Plot: They say to write about what you know, but what if every encounter you’ve had with love has left you bruised in more ways than one? Do you listen to the voice inside your head that mimics what most of society says–that they’ll take your words and invalidate you, or do you write it anyway? In Unrequited, author Andrew Kendall chose the latter–ignoring the voice in his head that viciously whispered, “You were never abused” and that, “You’re not a victim”, and chose instead to tell his story of unrequited love and abuse with a voice of clarity he was afraid he’d never find. Because for years nights were long and heartache was inevitable while living in the rules of someone else’s game–where undeserving monsters in disguise were suffocating the very life out of the love he was trying to give. With words armored with honesty and vulnerability, this painfully beautiful journey is more than a memoir on love. Rather, it’s a product of everything Andrew learned from trying to love the wrong people. Though personal the details feel universal. A secret oasis made public in hopes that those who read it might find a newfound power of their own–reigniting a fire inside that unties them from covert types of abuse, low self-worth, and unrealistic expectations that coincide with painful relationships.
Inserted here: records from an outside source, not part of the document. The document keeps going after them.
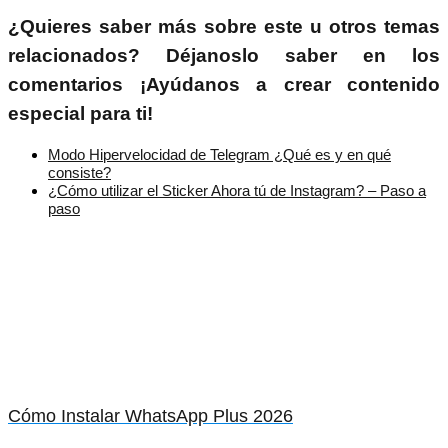
¿Quieres saber más sobre este u otros temas
relacionados? Déjanoslo saber en los
comentarios ¡Ayúdanos a crear contenido
especial para ti!
Modo Hipervelocidad de Telegram ¿Qué es y en qué
consiste?
¿Cómo utilizar el Sticker Ahora tú de Instagram? – Paso a
paso
Cómo Instalar WhatsApp Plus 2026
- Andrew writes self-help in a way that makes it seem like a conversation, rather than a how-to
- This book covers the extremely sensitive and under-discussed topic of emotional abuse
- The format was really beautifully and artfully put together
- There were a couple of things I didn’t know about Andrew before reading this book, and I had to catch my breath
- I shed real tears
- This isn’t just a book for the LGBT+ community — but it’s definitely meant for LGBT+ readers
- Literally none
My Thoughts: Well crap. I went into this thinking, “Oh, I’ve read this book like five times since it came out, a few times before. Reviewing should be a piece of cake.” Wrong. I’m so wrong.
I’ve watched Andrew grow as a person and an author over the years, and coming from a place of such vulnerability to put this book out there took guts. He dives into his past relationships — emotional abuse, manipulation, and much more painful things — and writes it in a way which helps the reader easily apply it to some aspect of their own life.
This super-personal book covers a wide range of relationships – not just romantic. As Andrew Kendall grew, so did his realization that he was not to blame for many of the things that happened in his life. I think this is a book that young people who have had relationship troubles, have been abused, have been told that THEY are the problem, should read. There aren’t enough books by gay people written for gay people, and this definitely takes a step in the right direction.